SENTENCIA CONSTITUCIONAL PLURINACIONAL 0034/2018-S4
Tribunal Constitucional Plurinacional de Bolivia

SENTENCIA CONSTITUCIONAL PLURINACIONAL 0034/2018-S4

Fecha: 12-Mar-2018

I.1.1. Hechos que motivan la acción

Por mandato de lo preceptuado por el  art. 177 de la Ley de Pensiones –Ley 065 de 10 de diciembre de 2010–, AFP Futuro de Bolivia S.A., continúa realizando las actividades de cobro, recaudación y demás facultades que le fueron conferidas a la Gestora Pública de la Seguridad Social; entre tanto, dure el proceso de transición.

Como parte de aquellas facultades, se encuentra la de iniciar acciones penales por apropiación indebida de aportes, previsto como un delito previsional en el “art. 118” que incorpora el art. 345 Bis parágrafo I al Código Penal (CP), contra aquellos empleadores que incumplan el pago de contribuciones al Sistema Integral de Pensiones y se apropien indebidamente de dichos montos. El mencionado precepto normativo, califica el delito por su carácter procesal como de instancia de parte; es decir, como lo prevé el art. 17 del Código de Procedimiento Penal (CPP), con la presentación de la denuncia para que el Ministerio Público investigue de oficio hasta sancionar a los responsables del hecho antijurídico.

En ese marco jurídico, desde el 2011, vienen presentando denuncias penales según los presupuestos exigidos por los arts. 284 y 285 del CPP (relación circunstanciada del hecho; en lo posible, la identificación de los autores, partícipes, testigos, etc.) que, válidamente fueron recepcionadas y admitidas; sin embargo, desde finales del 2016, los “Fiscales Analistas” del Ministerio Público, Marck Michael Salazar Balderrama y Elba Geovana Sanjinez Bernal, comenzaron a observar de forma expresa las denuncias, valiéndose del “art. 57.II de la Ley 260” (sic), como si tuvieran tales atribuciones, y desde entonces, empezó también a observarlas el Encargado de Ventanilla Única y Unidad de Asignaciones y Reasignaciones de la Fiscalía Departamental de La Paz, Iván Marcelo Gutiérrez Mallea; quien verbalmente y sin formalidad alguna, se negaba a recepcionarlas hasta tanto cumplan sus expectativas, exigiendo adjuntar a las mismas, la demanda coactiva de la seguridad social, la sentencia ejecutoriada y otros.

El 31 de mayo de 2017, presentaron ante la misma autoridad demandada, una segunda petición, a efectos de que en dos casos específicos, ésta ordene la recepción de las denuncias; teniendo presente que, en similar actuación que las anteriores, el funcionario encargado, alegó tener instrucciones superiores en sentido que se debería acompañar mayor documentación a tiempo de su interposición.

Después de casi dos meses, luego de agotar inclusive una queja ante el Fiscal General del Estado, el 26 de julio de 2017 fueron notificados con dos decretos emitidos por el Fiscal Departamental de La Paz, el primero de 27 de junio y el segundo de 25 de julio del año mencionado, en los cuales, se les corre traslado de los informes elaborados por los Fiscales Analistas, Elba Geovana Sanjinez Bernal y Marck Michael Salazar Balderrama; y, de Iván Marcelo Gutiérrez Mallea, Encargado de Ventanilla Única y Unidad de Asignaciones y Reasignaciones.
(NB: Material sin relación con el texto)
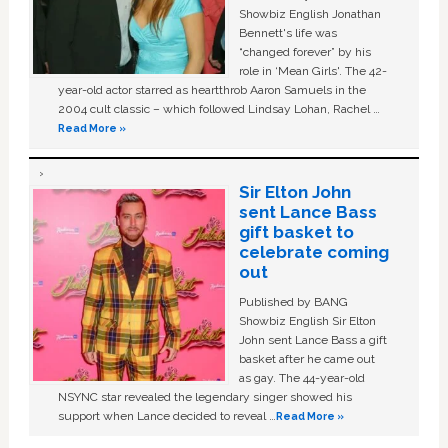
Showbiz English Jonathan
Bennett's life was
“changed forever” by his
role in ‘Mean Girls'. The 42-
year-old actor starred as heartthrob Aaron Samuels in the
2004 cult classic – which followed Lindsay Lohan, Rachel …
Read More »
Sir Elton John
sent Lance Bass
gift basket to
celebrate coming
out
Published by BANG
Showbiz English Sir Elton
John sent Lance Bass a gift
basket after he came out
as gay. The 44-year-old
NSYNC star revealed the legendary singer showed his
support when Lance decided to reveal …
Read More »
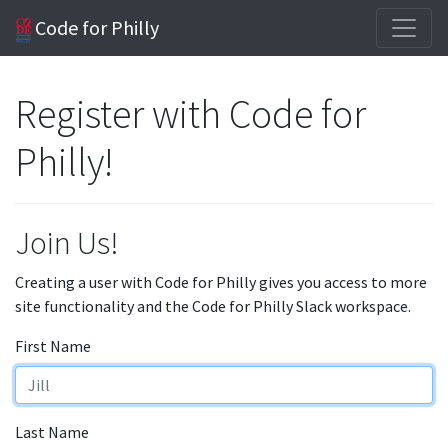
Code for Philly
Register with Code for
Philly!
Join Us!
Creating a user with Code for Philly gives you access to more
site functionality and the Code for Philly Slack workspace.
First Name
Last Name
Insatisfechos con el contenido de los informes, el 17 de agosto del precitado año, presentaron ante el referido Fiscal Departamental, un memorial de rechazo e inconformidad con los mismos, volviendo a solicitar que se instruya la reconducción a derecho y legalidad de los comportamientos de los Fiscales Analistas; y, la recepción de las denuncias sin observación alguna más que las legalmente establecidas, al funcionario Iván Marcelo Gutiérrez Mallea; haciendo notar que a esa fecha, había transcurrido un mes calendario sin que el Fiscal Departamental se hubiera pronunciado sobre sus peticiones, “causando grave perjuicio a las tareas que el legislador encomendó a la Gestora Pública de la Seguridad Social (GPS), en la Ley de Pensiones y su Reglamento, aprobado mediante Decreto Supremo (DS) 0778 de 26 de enero de 2011, en cuyo art. 23 establece la obligación de iniciar las acciones penales en el término de ciento veinte días desde que el empleador se constituyó en mora,  valga la aclaración que este tiempo no es sólo de inicio de la acción judicial, sino también de otras, como la cobranza administrativa” (sic).